It was a slow change. I went to college to study the Bible because I loved God and wanted to be better prepared to share His word with others. I found myself leaving college with a love of the study of the Word more than a love of God Himself. I loved Greek. I loved New Testament. I loved theology. But somewhere along the way I stopped loving God.
You see, I’m stupid. Yes, stupid. After some time in college, I began grasping the thoughts and concepts to a degree that (in my stupid head) I thought, “oh here is a new, better relationship with God.” But it wasn’t. I gave up my prayer life, my one-on-one devotional reading of the Bible. In turn, I translated from Greek. I read systematic theology texts. I began research in textual criticism. Now, these things aren’t bad. They can really round out the context of the Bible, but these things are not the relationship I needed. I began to worship these things. They became my idols. They unrightfully took the spot in my life that belonged to God.
It took a tragic event (which I’ll talk about another time) to make me re-evaluate my life – to see what had happened, where I’d messed up.
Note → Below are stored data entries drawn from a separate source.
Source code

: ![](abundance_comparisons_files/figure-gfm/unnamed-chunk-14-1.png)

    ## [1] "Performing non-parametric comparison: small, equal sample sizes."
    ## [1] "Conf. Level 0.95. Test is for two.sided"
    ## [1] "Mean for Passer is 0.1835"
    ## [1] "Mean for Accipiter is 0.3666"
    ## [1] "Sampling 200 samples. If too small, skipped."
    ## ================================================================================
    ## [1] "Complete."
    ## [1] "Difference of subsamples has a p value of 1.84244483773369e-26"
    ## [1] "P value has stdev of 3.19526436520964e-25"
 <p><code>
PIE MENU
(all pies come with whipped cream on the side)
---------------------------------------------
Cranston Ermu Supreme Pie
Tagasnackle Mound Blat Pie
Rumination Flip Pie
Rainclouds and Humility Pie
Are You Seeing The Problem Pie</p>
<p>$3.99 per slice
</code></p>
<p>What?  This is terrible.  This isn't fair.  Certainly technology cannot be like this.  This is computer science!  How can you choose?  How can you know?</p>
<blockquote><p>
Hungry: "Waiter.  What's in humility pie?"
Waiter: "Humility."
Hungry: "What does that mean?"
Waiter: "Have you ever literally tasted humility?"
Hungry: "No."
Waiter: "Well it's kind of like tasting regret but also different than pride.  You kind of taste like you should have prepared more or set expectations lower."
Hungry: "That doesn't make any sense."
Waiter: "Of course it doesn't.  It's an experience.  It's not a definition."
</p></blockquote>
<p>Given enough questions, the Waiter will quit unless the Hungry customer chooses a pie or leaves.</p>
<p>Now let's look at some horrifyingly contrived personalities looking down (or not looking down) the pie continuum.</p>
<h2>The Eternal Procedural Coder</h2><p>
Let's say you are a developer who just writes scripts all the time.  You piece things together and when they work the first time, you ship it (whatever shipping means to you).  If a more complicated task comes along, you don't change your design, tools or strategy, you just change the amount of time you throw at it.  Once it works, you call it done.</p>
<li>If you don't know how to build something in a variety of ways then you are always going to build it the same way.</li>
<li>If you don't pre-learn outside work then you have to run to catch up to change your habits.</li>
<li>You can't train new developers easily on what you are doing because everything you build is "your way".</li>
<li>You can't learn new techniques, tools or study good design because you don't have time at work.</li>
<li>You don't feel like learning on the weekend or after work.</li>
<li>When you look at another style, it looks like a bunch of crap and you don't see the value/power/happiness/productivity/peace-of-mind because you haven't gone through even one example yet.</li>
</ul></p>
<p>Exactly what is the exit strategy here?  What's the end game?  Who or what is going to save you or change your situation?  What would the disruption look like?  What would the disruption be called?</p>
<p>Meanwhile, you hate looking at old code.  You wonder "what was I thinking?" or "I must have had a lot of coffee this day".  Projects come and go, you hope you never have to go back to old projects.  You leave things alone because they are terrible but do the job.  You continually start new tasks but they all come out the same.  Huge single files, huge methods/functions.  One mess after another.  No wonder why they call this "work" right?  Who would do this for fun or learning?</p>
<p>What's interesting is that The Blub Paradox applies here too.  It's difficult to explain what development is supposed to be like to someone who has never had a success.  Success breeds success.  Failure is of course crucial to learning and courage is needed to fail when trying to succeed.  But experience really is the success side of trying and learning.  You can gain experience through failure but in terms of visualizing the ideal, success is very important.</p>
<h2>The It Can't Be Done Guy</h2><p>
I had to set down my GNT, stop reading theology, end this blog for a while, and refocus my worship on God. Now, I’m finally comfortable to say that I can pick those things back up without them becoming idols once more, but it has not been a fun road. It’s taken time. A lot of time.
I wonder how many Bible college and seminary students are in a similar boat. If it weren’t for that event I spoke of, I might never have realized how far off I was. How many, then, are there who have no idea that they are placing something above God in their lives (even within these sorts of institutions)? I fear the number is high.